→ **REQUEST**:
Please copy out every line of the listing below, changing nothing.

○ ○ ○ ○

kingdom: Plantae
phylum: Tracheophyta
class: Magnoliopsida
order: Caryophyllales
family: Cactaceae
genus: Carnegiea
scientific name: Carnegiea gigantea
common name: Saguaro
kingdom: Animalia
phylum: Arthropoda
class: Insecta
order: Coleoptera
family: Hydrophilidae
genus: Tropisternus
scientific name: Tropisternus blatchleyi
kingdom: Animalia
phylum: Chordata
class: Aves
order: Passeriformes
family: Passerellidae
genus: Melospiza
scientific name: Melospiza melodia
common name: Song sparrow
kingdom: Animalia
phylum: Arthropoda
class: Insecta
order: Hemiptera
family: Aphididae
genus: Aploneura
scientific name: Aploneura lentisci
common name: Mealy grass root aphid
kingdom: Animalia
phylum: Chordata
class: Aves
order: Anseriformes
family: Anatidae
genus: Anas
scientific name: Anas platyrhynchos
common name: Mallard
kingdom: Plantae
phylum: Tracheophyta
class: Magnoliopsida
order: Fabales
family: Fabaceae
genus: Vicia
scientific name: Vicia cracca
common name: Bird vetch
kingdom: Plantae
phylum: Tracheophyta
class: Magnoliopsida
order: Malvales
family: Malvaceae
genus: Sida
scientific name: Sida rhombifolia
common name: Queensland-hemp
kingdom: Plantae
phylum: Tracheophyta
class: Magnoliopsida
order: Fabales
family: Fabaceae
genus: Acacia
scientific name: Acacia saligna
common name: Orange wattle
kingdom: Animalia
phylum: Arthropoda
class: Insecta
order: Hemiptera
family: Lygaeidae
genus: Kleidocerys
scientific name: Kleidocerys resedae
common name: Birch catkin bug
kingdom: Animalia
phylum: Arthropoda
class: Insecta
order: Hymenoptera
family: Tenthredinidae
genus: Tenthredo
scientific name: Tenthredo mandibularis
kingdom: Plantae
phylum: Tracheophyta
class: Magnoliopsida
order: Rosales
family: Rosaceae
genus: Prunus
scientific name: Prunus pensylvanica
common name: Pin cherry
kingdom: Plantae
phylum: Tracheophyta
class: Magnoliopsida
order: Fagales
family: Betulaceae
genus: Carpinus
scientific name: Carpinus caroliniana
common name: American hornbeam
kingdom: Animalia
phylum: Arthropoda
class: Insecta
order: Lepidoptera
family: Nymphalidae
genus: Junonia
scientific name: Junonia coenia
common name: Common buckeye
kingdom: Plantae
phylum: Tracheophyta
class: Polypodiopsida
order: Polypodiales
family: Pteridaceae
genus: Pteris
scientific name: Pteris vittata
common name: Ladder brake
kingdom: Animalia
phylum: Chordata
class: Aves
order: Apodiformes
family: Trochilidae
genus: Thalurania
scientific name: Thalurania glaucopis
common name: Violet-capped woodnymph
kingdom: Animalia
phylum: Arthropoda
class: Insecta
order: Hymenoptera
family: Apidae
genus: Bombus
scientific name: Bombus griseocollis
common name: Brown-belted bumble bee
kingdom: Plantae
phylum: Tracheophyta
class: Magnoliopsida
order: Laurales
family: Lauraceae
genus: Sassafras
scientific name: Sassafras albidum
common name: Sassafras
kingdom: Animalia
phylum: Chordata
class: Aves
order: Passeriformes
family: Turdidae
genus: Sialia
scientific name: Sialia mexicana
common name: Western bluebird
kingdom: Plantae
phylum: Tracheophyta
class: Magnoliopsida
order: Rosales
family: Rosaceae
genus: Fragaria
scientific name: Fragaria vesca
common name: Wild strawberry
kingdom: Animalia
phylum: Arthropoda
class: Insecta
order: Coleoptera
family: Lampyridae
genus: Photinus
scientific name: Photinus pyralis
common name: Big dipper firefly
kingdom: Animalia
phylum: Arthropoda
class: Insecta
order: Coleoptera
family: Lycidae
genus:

○ ○ ○ ○

→ **ANSWER TO THIS TASK**:
kingdom: Plantae
phylum: Tracheophyta
class: Magnoliopsida
order: Caryophyllales
family: Cactaceae
genus: Carnegiea
scientific name: Carnegiea gigantea
common name: Saguaro
kingdom: Animalia
phylum: Arthropoda
class: Insecta
order: Coleoptera
family: Hydrophilidae
genus: Tropisternus
scientific name: Tropisternus blatchleyi
kingdom: Animalia
phylum: Chordata
class: Aves
order: Passeriformes
family: Passerellidae
genus: Melospiza
scientific name: Melospiza melodia
common name: Song sparrow
kingdom: Animalia
phylum: Arthropoda
class: Insecta
order: Hemiptera
family: Aphididae
genus: Aploneura
scientific name: Aploneura lentisci
common name: Mealy grass root aphid
kingdom: Animalia
phylum: Chordata
class: Aves
order: Anseriformes
family: Anatidae
genus: Anas
scientific name: Anas platyrhynchos
common name: Mallard
kingdom: Plantae
phylum: Tracheophyta
class: Magnoliopsida
order: Fabales
family: Fabaceae
genus: Vicia
scientific name: Vicia cracca
common name: Bird vetch
kingdom: Plantae
phylum: Tracheophyta
class: Magnoliopsida
order: Malvales
family: Malvaceae
genus: Sida
scientific name: Sida rhombifolia
common name: Queensland-hemp
kingdom: Plantae
phylum: Tracheophyta
class: Magnoliopsida
order: Fabales
family: Fabaceae
genus: Acacia
scientific name: Acacia saligna
common name: Orange wattle
kingdom: Animalia
phylum: Arthropoda
class: Insecta
order: Hemiptera
family: Lygaeidae
genus: Kleidocerys
scientific name: Kleidocerys resedae
common name: Birch catkin bug
kingdom: Animalia
phylum: Arthropoda
class: Insecta
order: Hymenoptera
family: Tenthredinidae
genus: Tenthredo
scientific name: Tenthredo mandibularis
kingdom: Plantae
phylum: Tracheophyta
class: Magnoliopsida
order: Rosales
family: Rosaceae
genus: Prunus
scientific name: Prunus pensylvanica
common name: Pin cherry
kingdom: Plantae
phylum: Tracheophyta
class: Magnoliopsida
order: Fagales
family: Betulaceae
genus: Carpinus
scientific name: Carpinus caroliniana
common name: American hornbeam
kingdom: Animalia
phylum: Arthropoda
class: Insecta
order: Lepidoptera
family: Nymphalidae
genus: Junonia
scientific name: Junonia coenia
common name: Common buckeye
kingdom: Plantae
phylum: Tracheophyta
class: Polypodiopsida
order: Polypodiales
family: Pteridaceae
genus: Pteris
scientific name: Pteris vittata
common name: Ladder brake
kingdom: Animalia
phylum: Chordata
class: Aves
order: Apodiformes
family: Trochilidae
genus: Thalurania
scientific name: Thalurania glaucopis
common name: Violet-capped woodnymph
kingdom: Animalia
phylum: Arthropoda
class: Insecta
order: Hymenoptera
family: Apidae
genus: Bombus
scientific name: Bombus griseocollis
common name: Brown-belted bumble bee
kingdom: Plantae
phylum: Tracheophyta
class: Magnoliopsida
order: Laurales
family: Lauraceae
genus: Sassafras
scientific name: Sassafras albidum
common name: Sassafras
kingdom: Animalia
phylum: Chordata
class: Aves
order: Passeriformes
family: Turdidae
genus: Sialia
scientific name: Sialia mexicana
common name: Western bluebird
kingdom: Plantae
phylum: Tracheophyta
class: Magnoliopsida
order: Rosales
family: Rosaceae
genus: Fragaria
scientific name: Fragaria vesca
common name: Wild strawberry
kingdom: Animalia
phylum: Arthropoda
class: Insecta
order: Coleoptera
family: Lampyridae
genus: Photinus
scientific name: Photinus pyralis
common name: Big dipper firefly
kingdom: Animalia
phylum: Arthropoda
class: Insecta
order: Coleoptera
family: Lycidae
genus:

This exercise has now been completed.